J'ai ouvert ce blog pour vous parler de "ma ville lumière" PARIS. J'y suis née et j'y habite. Je vous parlerais de mon quartier le 19ème arrondissement, ainsi que des endroits que j'aime pardessus tout, comme Montmartre et l'Île de la Cité. Je vous parlerais aussi des expositions que j'ai vu, des concerts ainsi que des défilés de tous genres. Bienvenue chez moi ...
Crue de la Seine.
Beaucoup de monde en ce 9 mai 2013 au Pont de l'Alma pour voir le niveau de la Seine. Le Zouave n'avait pas les pieds dans l'eau, malgré un niveau assez élevé malgré tout.
Une crue de type 1910 peut-elle se reproduire ? Les études hydrologiques et hydrauliques le confirment : une crue similaire ou supérieure à celle de 1910 reste possible. Les murettes anti-crues et les lacs-réservoirs construits en amont du bassin ne garantissent qu’une protection toute relative et, quelles que soient les dispositions prises à ce jour, une crue de type 1910 en Ile-de-France constituerait une catastrophe économique nationale. La gestion du risque d’inondation (information, prévention, protection) pose la question primordiale de la mémoire du risque, dont l’Etat doit être garant : sans mémoire, il n’existe ni prévoyance, ni anticipation.
Une crue d’au moins de même ampleur que celle de la crue de 1910 a une probabilité sur cent de se produire chaque année et deux sur trois de se produire en un siècle.
Il n’est plus d’hiver sans inondation en région Ile-de-France, même si celles des dernières décennies ont été plus modestes que les crues historiques. La crue de 1910 n’a pas été unique, même si c’est la mieux documentée : 1658, 1740 en sont des homologues. 1924 et 1955, de moindre ampleur, ont cependant été graves.

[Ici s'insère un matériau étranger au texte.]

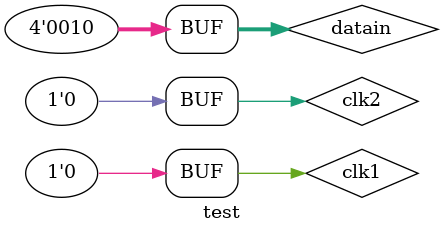
<source format=v>
`timescale 1ns / 1ps


module test;

	// Inputs
	reg [3:0] datain;
	reg clk1;
	reg clk2;

	// Outputs
	wire [3:0] a;
	wire [3:0] b;

	// Instantiate the Unit Under Test (UUT)
	data4 uut (
		.datain(datain), 
		.clk1(clk1), 
		.clk2(clk2), 
		.a(a), 
		.b(b)
	);

	initial begin
		// Initialize Inputs
		datain = 0;
		clk1 = 0;
		clk2 = 0;

		// Wait 100 ns for global reset to finish
		#100; datain = 4'b1101;
		#50 clk1=1;
		#50 clk1=0;
		#50 clk2=1;
		#50 clk2=0;
		#100; datain = 4'b0010;
		#50 clk1=1;
		#50 clk1=0;
		#50 clk2=1;
		#50 clk2=0;

		
        
		// Add stimulus here

	end
      
endmodule


</source>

Mais depuis lors, le bassin de la Seine n’a pas connu d’événement pluviomé-trique et hydrologique comparable et la conscience du risque d’inondation s’est largement perdue dans la mémoire de la population. Pourtant, ce n’est pas aux travaux entrepris dans les dernières décennies qu’il faut attribuer l’absence d’inondations catastrophiques depuis 1955. Une crue similaire ou supérieure à celle de 1910 reste possible ; les études hydrologiques et hydrauliques le confirment. De plus, nombre de catastrophes naturelles de ces dernières années, les crues de l’Ouvèze, de l’Aude, de l’Oder, du Rhône (aggravée par les ruptures de digues en Camargue), l’avalanche de Chamonix, les récentes tempêtes montrent que l’intensité des événements présents à la mémoire est largement dépassée, voire même celle des événements répertoriés.